Since Jazzercise and other forms of aerobic exercise have increased in popularity, Empire Dance has felt a bit of a squeeze.
"There's an incredible amount of competition. You can buy dance wear just about anywhere, anymore," Phillip says. He thinks of his shop as one that appeals to the more serious ballet, tap, and jazz dancers, though.
"We've developed a niche for the discerning dancer," Phillip says.
His knowledge of ballet-and the fitting of pointe shoes specifically-has lent some credibility to the shop, and, as a result, the sale of pointe shoes to advanced-level dancers has become a big part of the shop's business.
Empire Dance sells shoes to dancers at the School of American Ballet in New York, as well as to members of the Seattle-based Pacific Northwest Ballet Co., the Alabama Ballet Co., and the Miami Ballet Co. Phillip fit some of those dancers with their first pair of pointe shoes, while others found the store through word-of-mouth, he says.
"I like to think that I'm one of the few people in Spokane who sell pointe shoes because I'm one of the few people here who know them," Phillip says.
The appropriate fit of pointe shoes is crucial, and there are several aspects of a pointe shoe that might require tweaking to assure a good fit. Pointe shoes, Phillip explains, have at least two measurements: a number, which indicates the shoe size, and a letter, which indicates the width.

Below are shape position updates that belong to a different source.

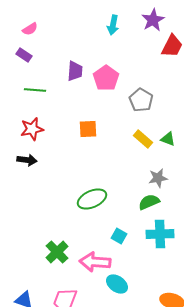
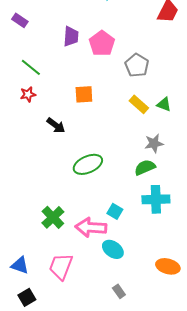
green line: (35, 90) -> (31, 67), moved, turned 35
red star: (32, 129) -> (28, 94), size x0.7
black arrow: (27, 160) -> (56, 125), moved, turned 30
cyan square: (119, 236) -> (115, 211), moved

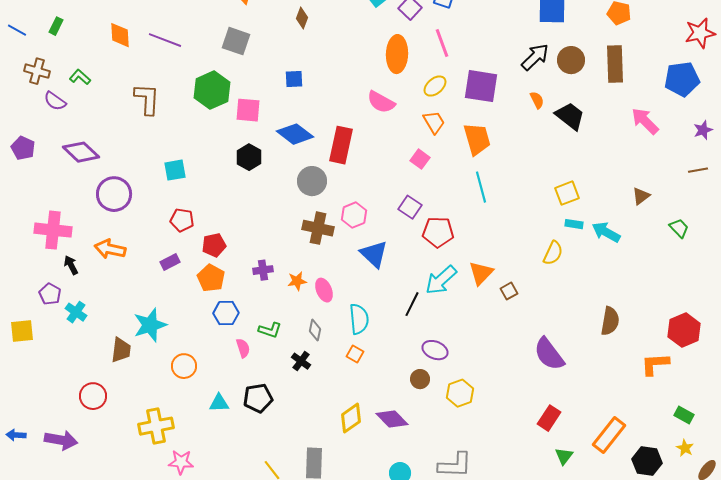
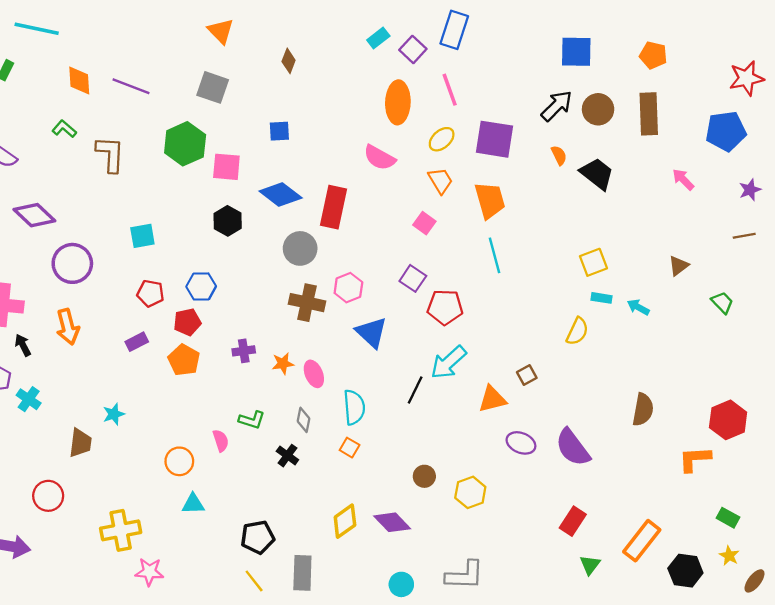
green L-shape: (80, 77) -> (64, 129), moved
pink arrow: (645, 121) -> (683, 179), size x0.7
cyan arrow: (606, 232) -> (638, 307), size x0.7
orange arrow: (110, 249) -> (68, 327), turned -116
orange triangle: (481, 273) -> (492, 399), moved, turned 32
blue hexagon: (226, 313) -> (201, 286), moved
cyan star: (150, 325) -> (114, 414), size x0.6
purple ellipse: (435, 350) -> (521, 443), moved
orange circle: (184, 366) -> (179, 461), moved
black pentagon: (258, 398) -> (258, 537), moved

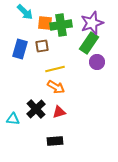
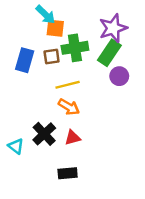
cyan arrow: (25, 12) -> (45, 15), moved
green cross: (61, 25) -> (75, 48), moved
cyan triangle: (13, 119) -> (16, 146), turned 32

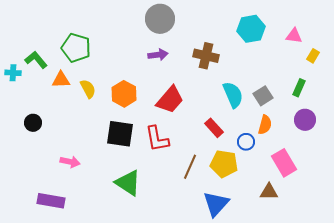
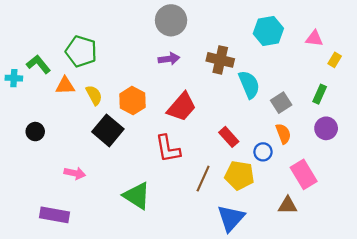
cyan semicircle: (233, 95) -> (249, 84), moved
orange semicircle: (265, 125) -> (283, 134), turned -36
black square: (120, 134) -> (108, 130), moved, turned 32

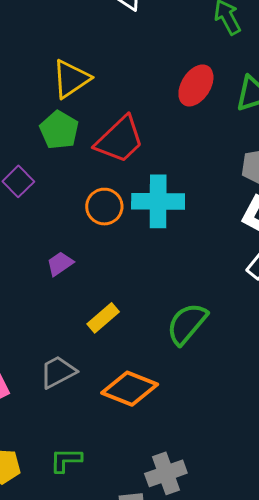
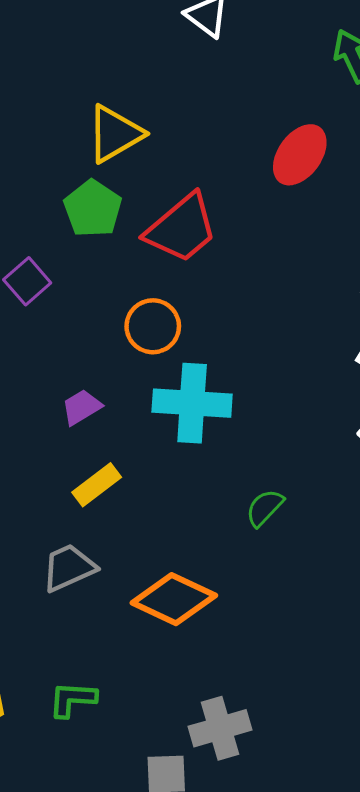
cyan cross: (158, 201) -> (192, 403), moved
yellow rectangle: (103, 318) -> (97, 485), moved
green semicircle: (187, 324) -> (265, 508), size x0.6

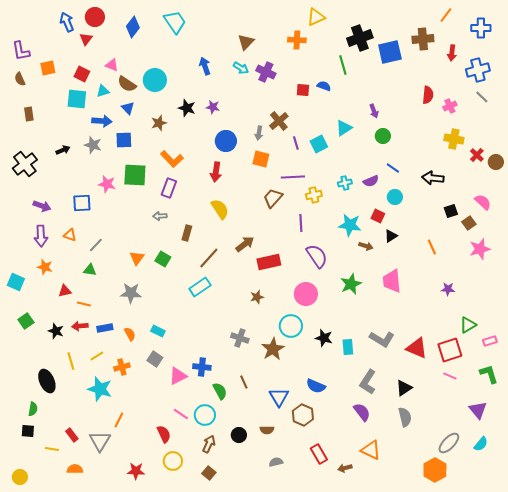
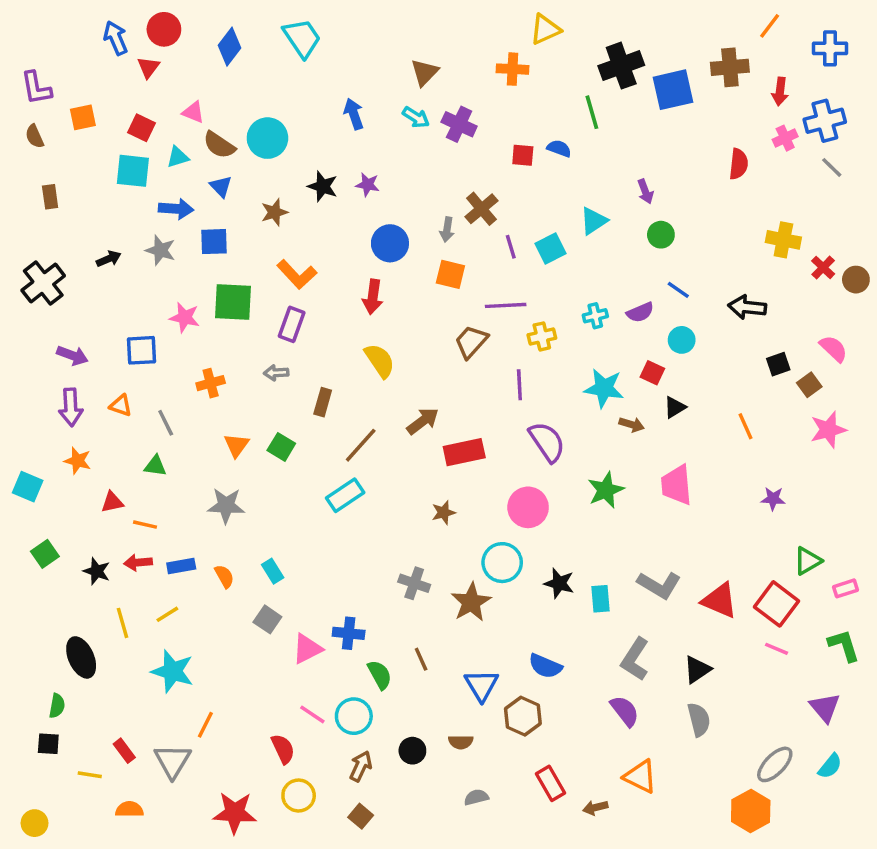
pink cross: (450, 106) -> (785, 138), moved
gray line: (96, 245) -> (166, 423), turned -70
cyan rectangle: (158, 331) -> (273, 571), turned 32
red square: (450, 350) -> (777, 604), turned -35
orange cross: (122, 367) -> (211, 383), moved
red star: (136, 471) -> (235, 813), size x1.4

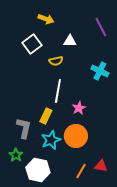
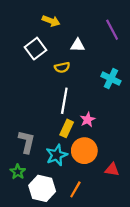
yellow rectangle: (46, 116) -> (67, 128), moved
red triangle: (101, 166) -> (112, 170), moved
orange line: (81, 171) -> (75, 189), moved

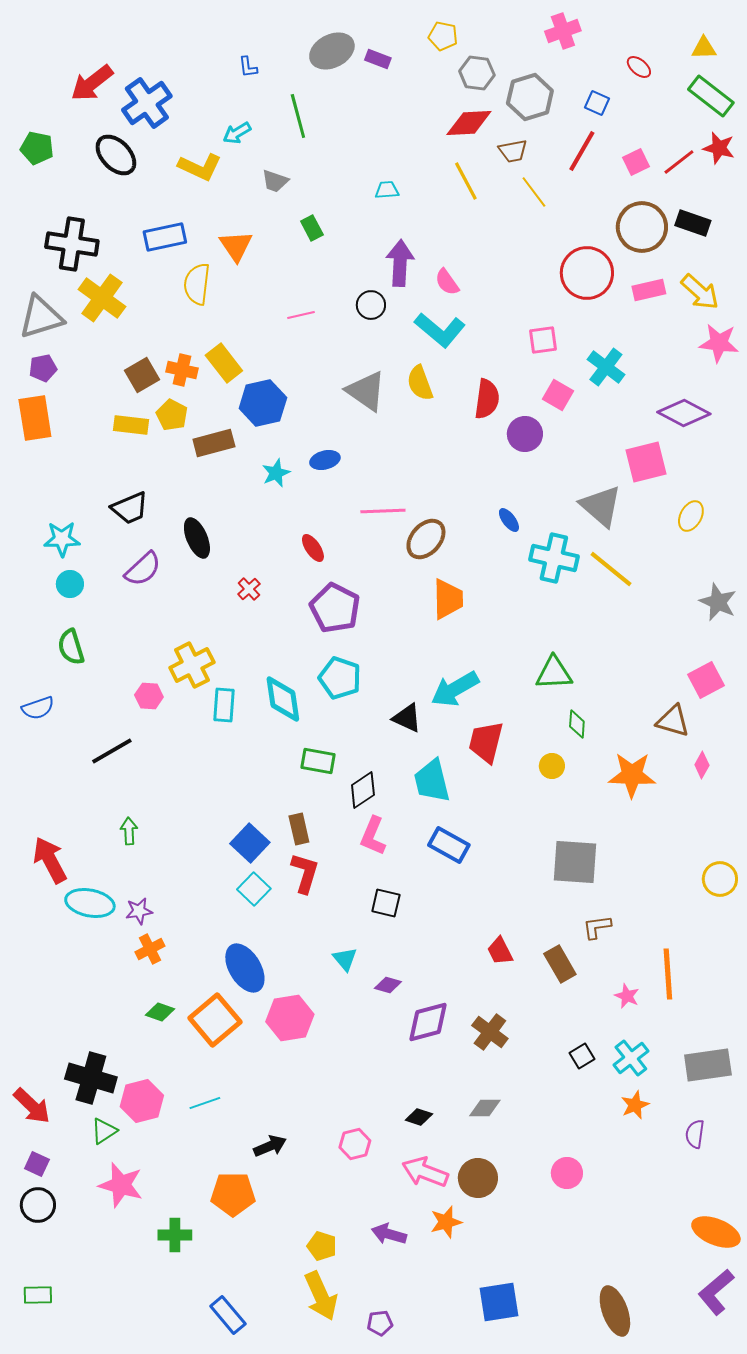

Certain brands of pointe shoes, mostly Freeds, also have a symbol branded onto the sole, which signifies the cobbler who made the shoes. For many customers, Phillip will order ballet shoes from specific cobblers, and many cobblers even are willing to custom make shoes for dancers.
Phillip prefers that a customer come into the shop so he can see her feet and how the pointe shoes fit. He has been known, however, to fit pointe shoes based only on a tracing of a person's foot and on answers to his questions.
Despite customers' requests, Phillip says he has no desire to open additional Empire Dance outlets.
"There's no way I could 'McDonald's' this place," he says.
Phillip does hope to increase the shop's exposure through its new site on the World Wide Web. The web site - at EmpireDanceShop.com - carries information about the shop and lists the various types of merchandise it stocks.